“There is scientific evidence to suggest that use of cloth face coverings by the public during a pandemic could help reduce disease transmission. Their primary role is to reduce the release of infectious particles into the air when someone speaks, coughs, or sneezes, including someone who has COVID-19 but feels well,” his office said (pdf).
Face coverings have to be worn while people are inside or in line to enter any indoor public space, obtaining healthcare services, waiting or riding on public transportation, engaged in work at a workplace with other people, and in other scenarios, according to the order.
State officials are seeing “too many people with faces uncovered,” which is risking progress that Californians have made in staving off the CCP (Chinese Communist Party) virus, a novel coronavirus, Newsom said.
“California’s strategy to restart the economy and get people back to work will only be successful if people act safely and follow health recommendations. That means wearing a face covering, washing your hands and practicing physical distancing,” he added.
Michigan, New York, Maine, Delaware, and Maryland already have statewide mask orders, while many metropolitan areas have similar requirements.
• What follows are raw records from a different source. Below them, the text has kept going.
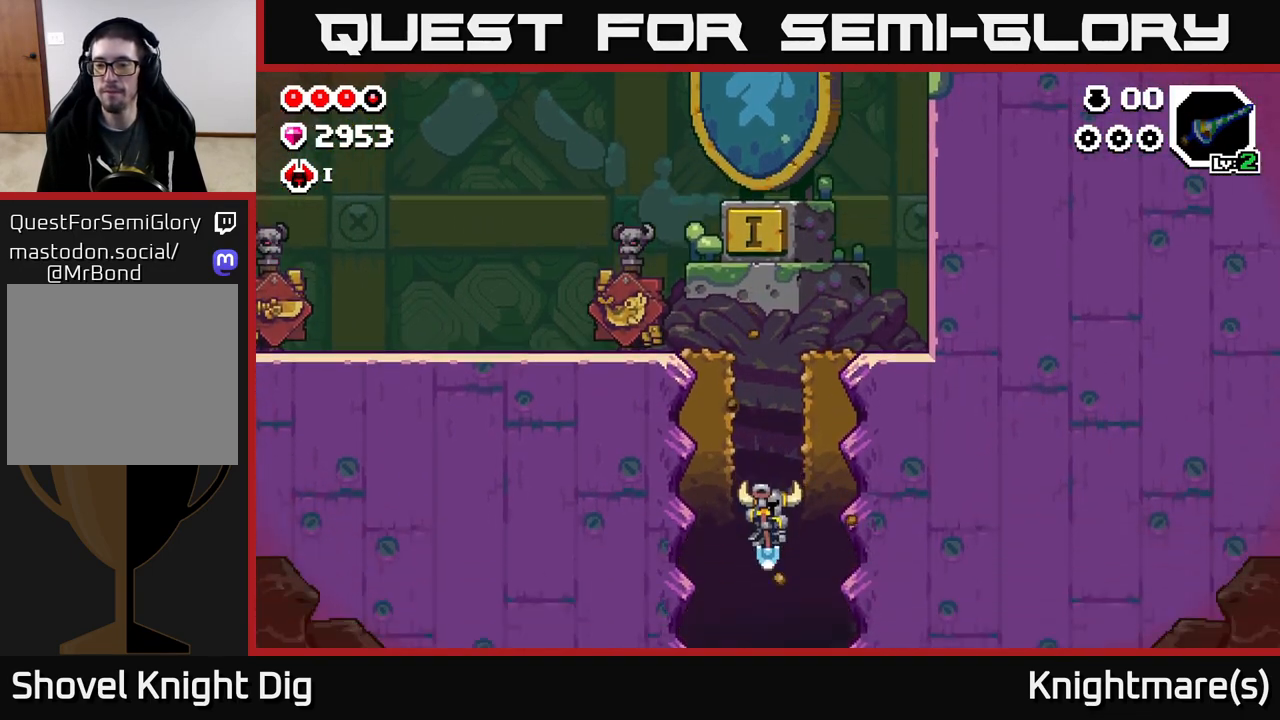
{"buttons": [], "left_stick": "center", "right_stick": "center", "events": []}
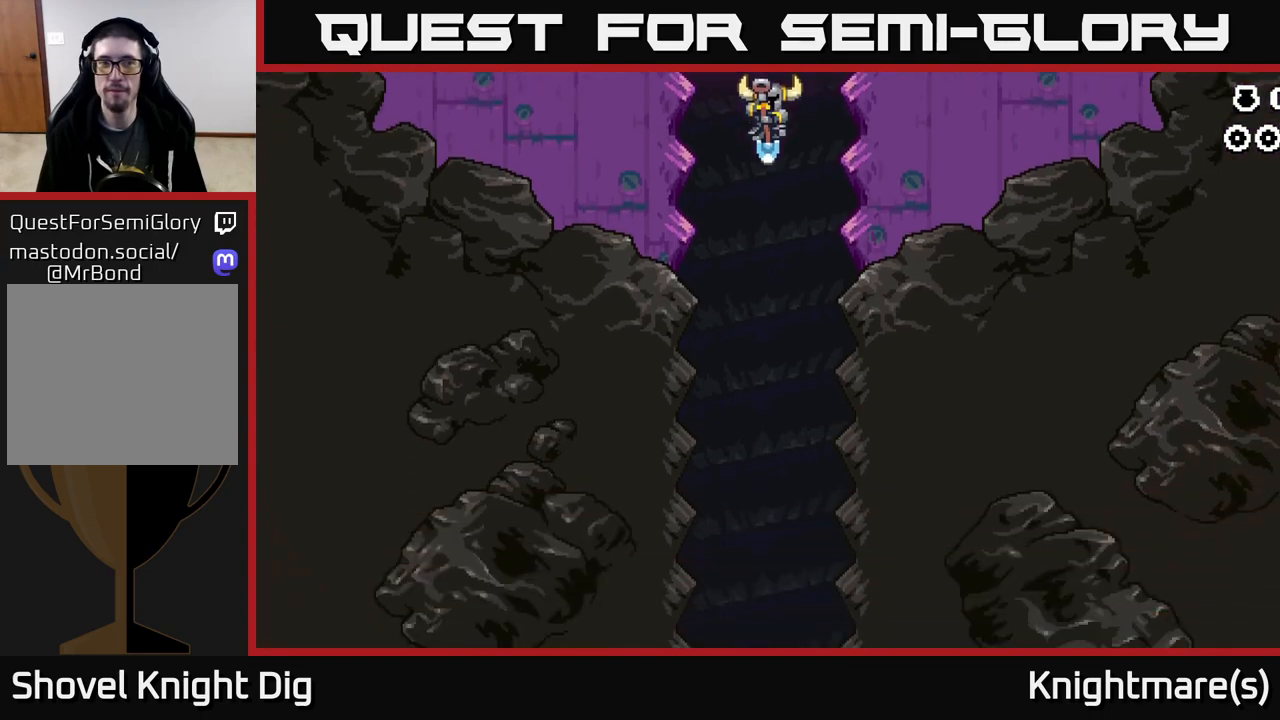
{"buttons": [], "left_stick": "center", "right_stick": "center", "events": []}
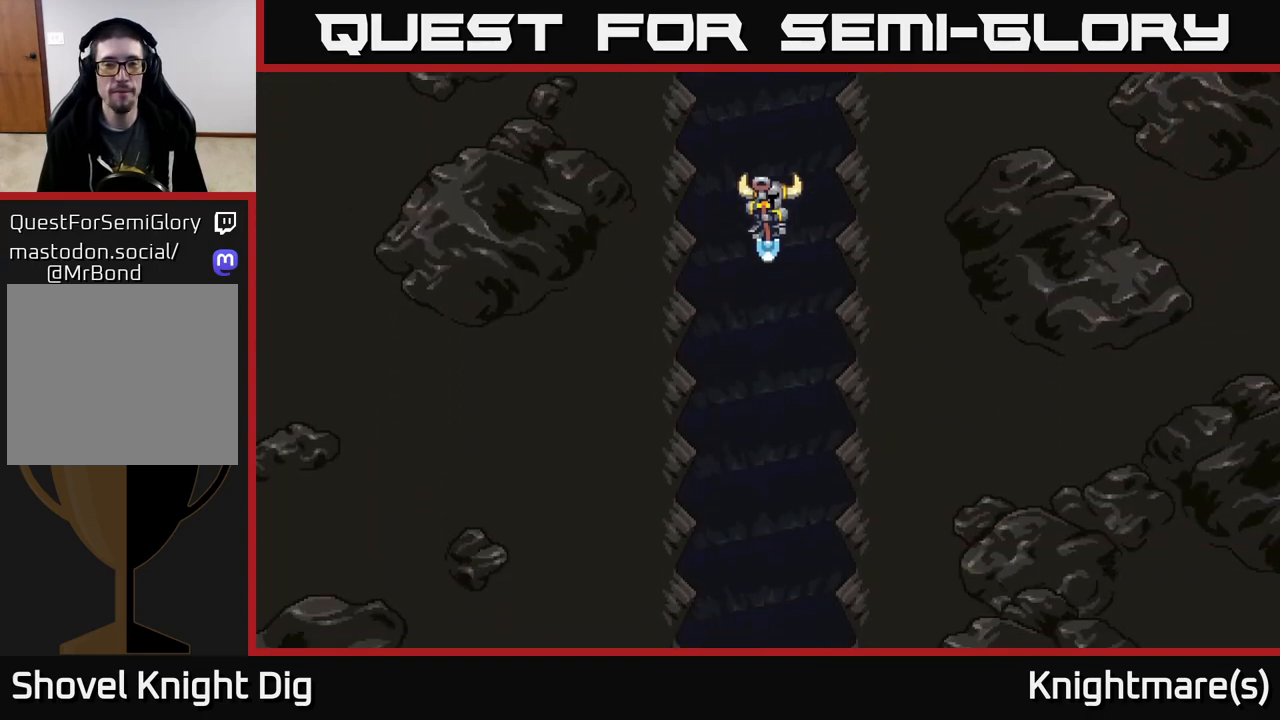
{"buttons": [], "left_stick": "center", "right_stick": "center", "events": []}
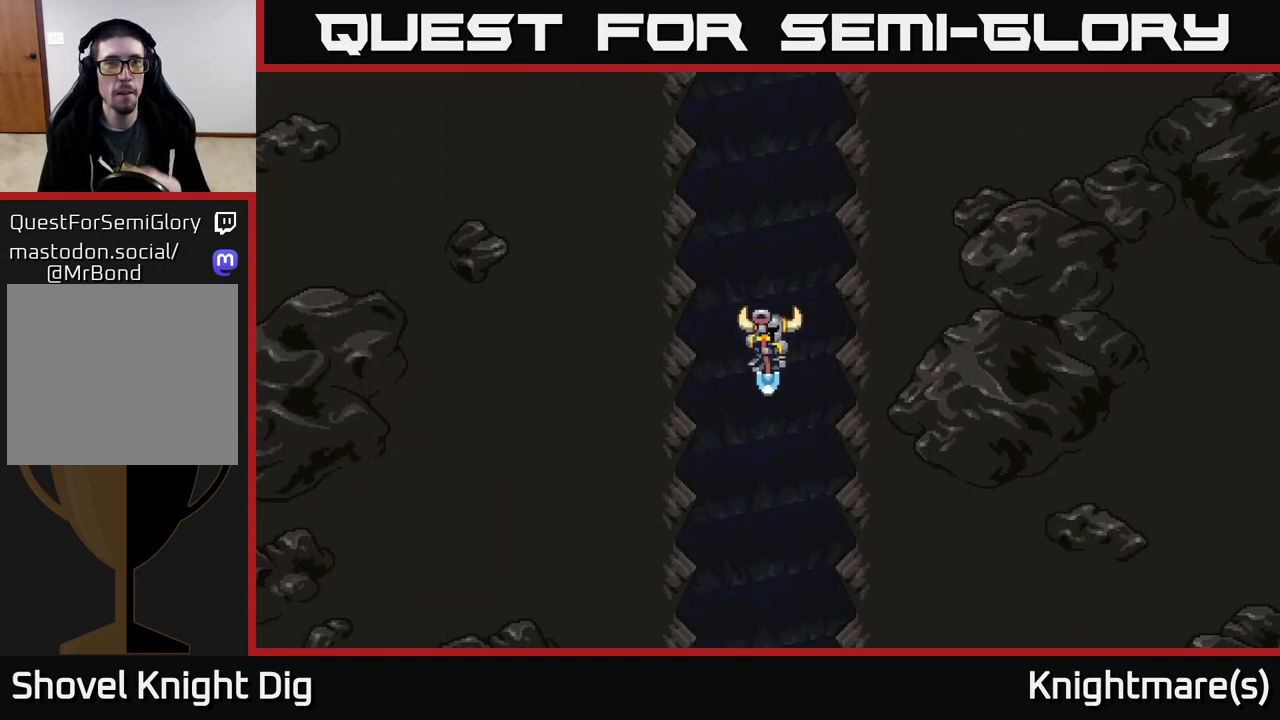
{"buttons": [], "left_stick": "center", "right_stick": "center", "events": []}
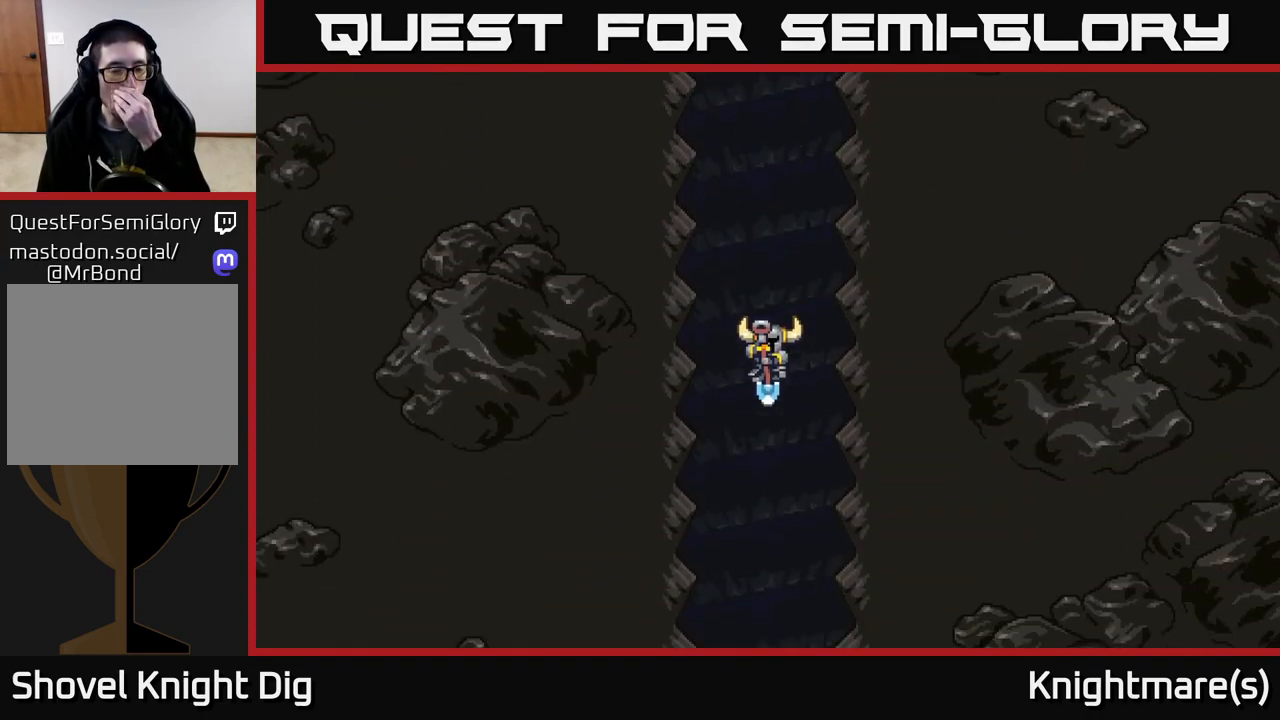
{"buttons": [], "left_stick": "center", "right_stick": "center", "events": []}
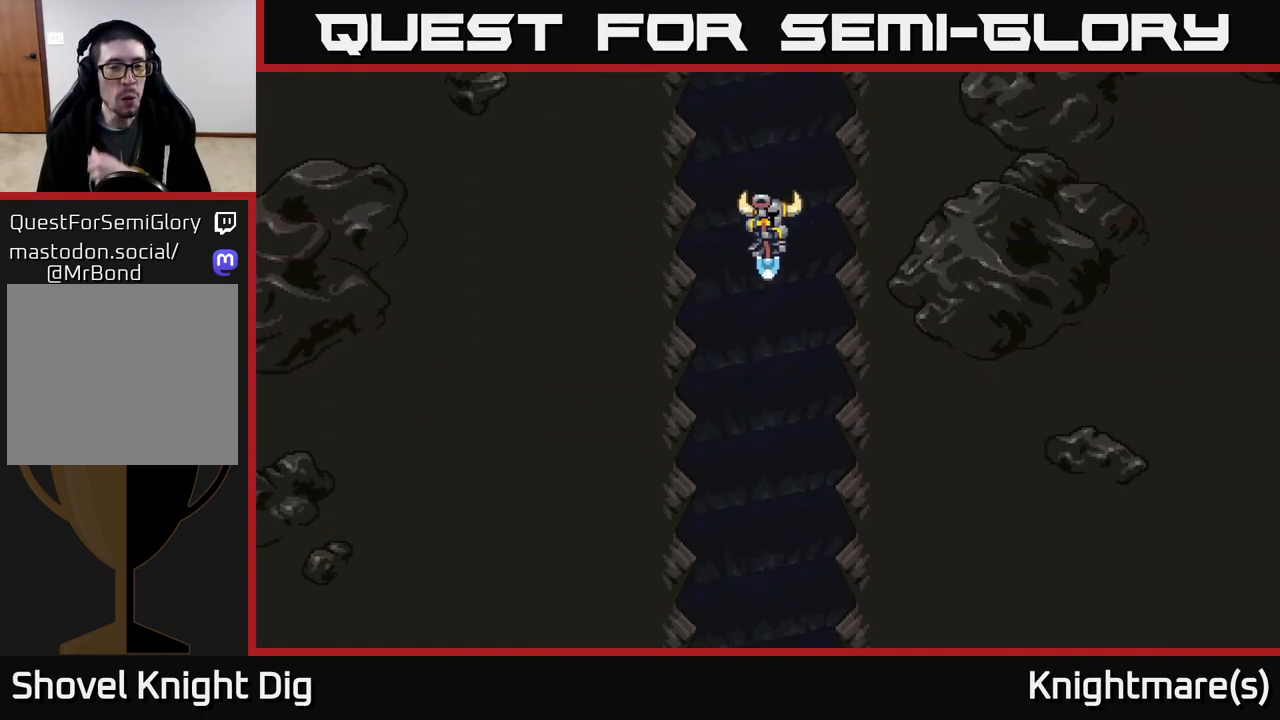
{"buttons": [], "left_stick": "center", "right_stick": "center", "events": []}
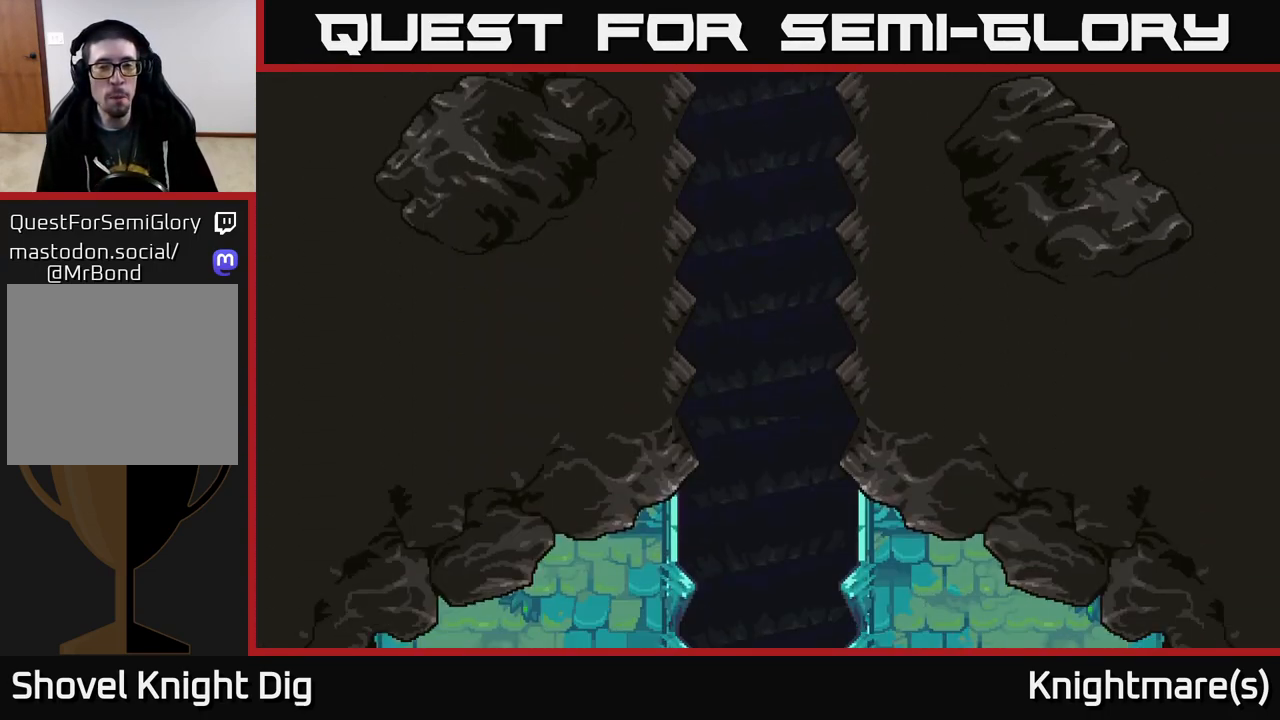
{"buttons": [], "left_stick": "center", "right_stick": "center", "events": []}
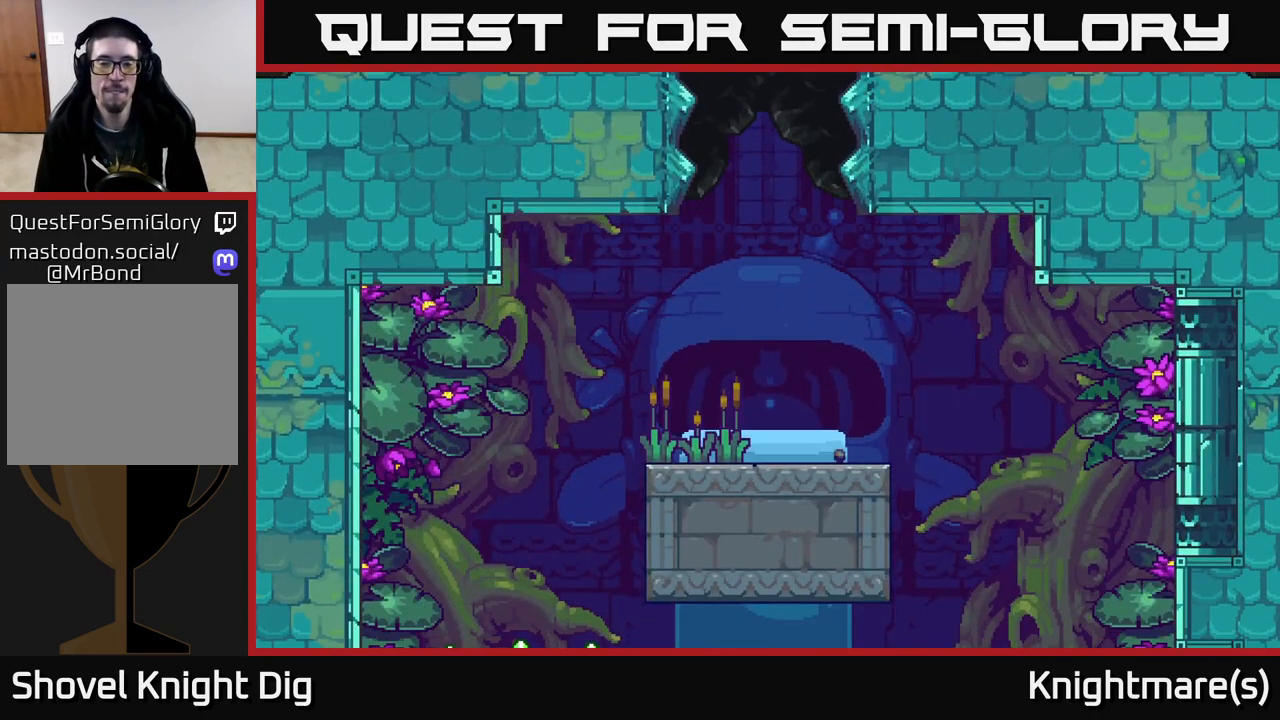
{"buttons": [], "left_stick": "center", "right_stick": "center", "events": []}
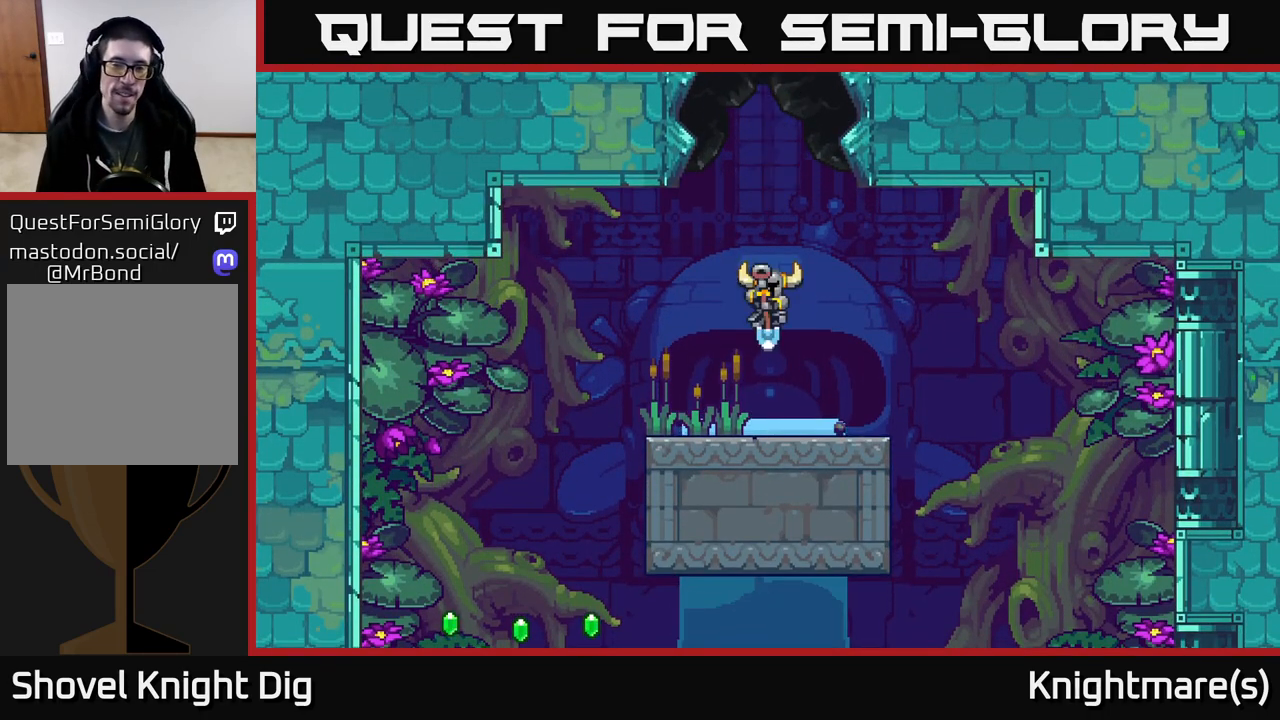
{"buttons": [], "left_stick": "center", "right_stick": "center", "events": []}
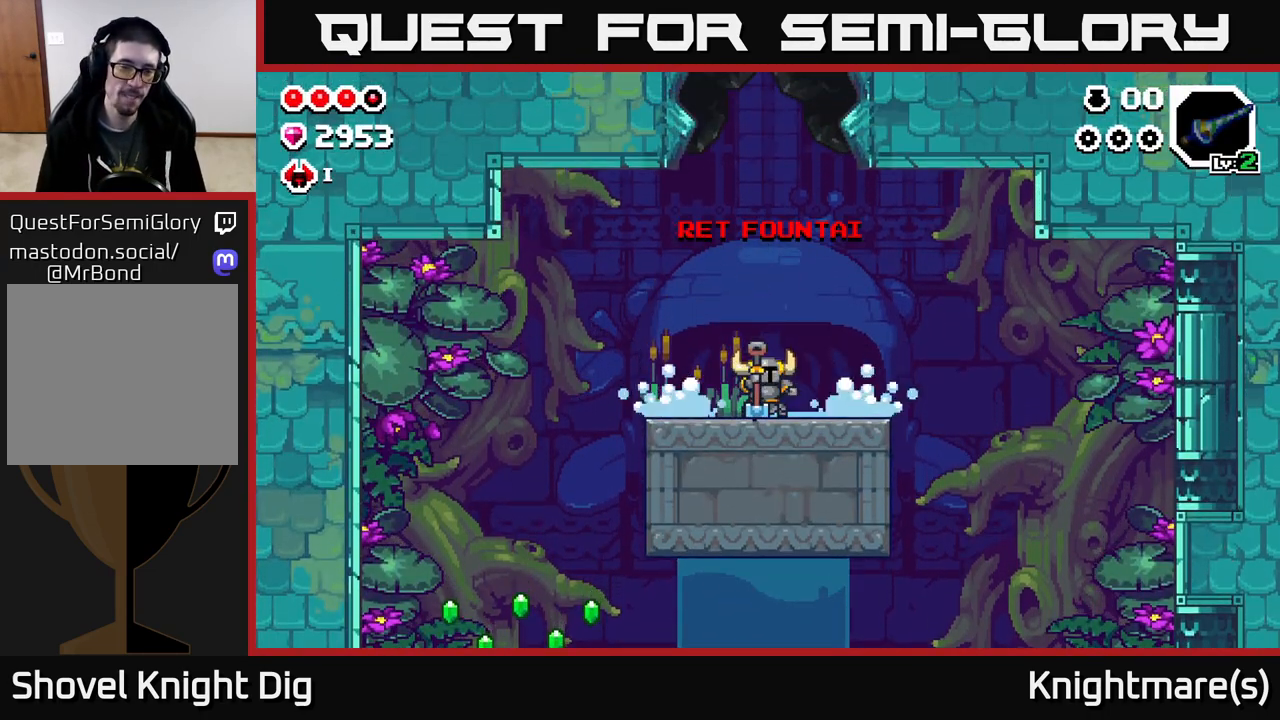
{"buttons": [], "left_stick": "center", "right_stick": "center", "events": [[183, "left_stick", "left"], [417, "left_stick", "center"]]}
Montana, South Dakota, Wisconsin, and South Carolina have no mask requirements.
Exceptions to the order include for children under 2 and people with legitimate medical problems.
Newson’s order was not clear how the state would enforce the order, which recommends that people who drive as a service for a living wear face coverings when alone in their vehicles.
California was the first state to impose sweeping statewide lockdowns on residents as well as business closures. Those went into effect on March 19.
“As Californians venture into our communities more, wearing face coverings is another important way we can help protect one another,” said Dr. Sonia Angell, California Department of Public Health, in a statement. “Combined with physical distancing and frequent hand washing, wearing cloth face coverings when we are with others outside of our household will reduce the spread of COVID-19, which is still a very real threat across our state.”
State officials reported that more than 160,000 cases of the CCP virus have been confirmed along with more than 5,200 deaths.
Southern California’s Orange County’s public health officer resigned last week after she faced threats over an order that people wear masks. The county sheriff said he wouldn’t enforce her order.
Frank Kim, the county’s executive officer, confirmed her resignation to The Associated Press: “It’s a very stressful position. There have been multiple staff that have received threats and each one of those is reviewed by law enforcement. We take them very seriously.”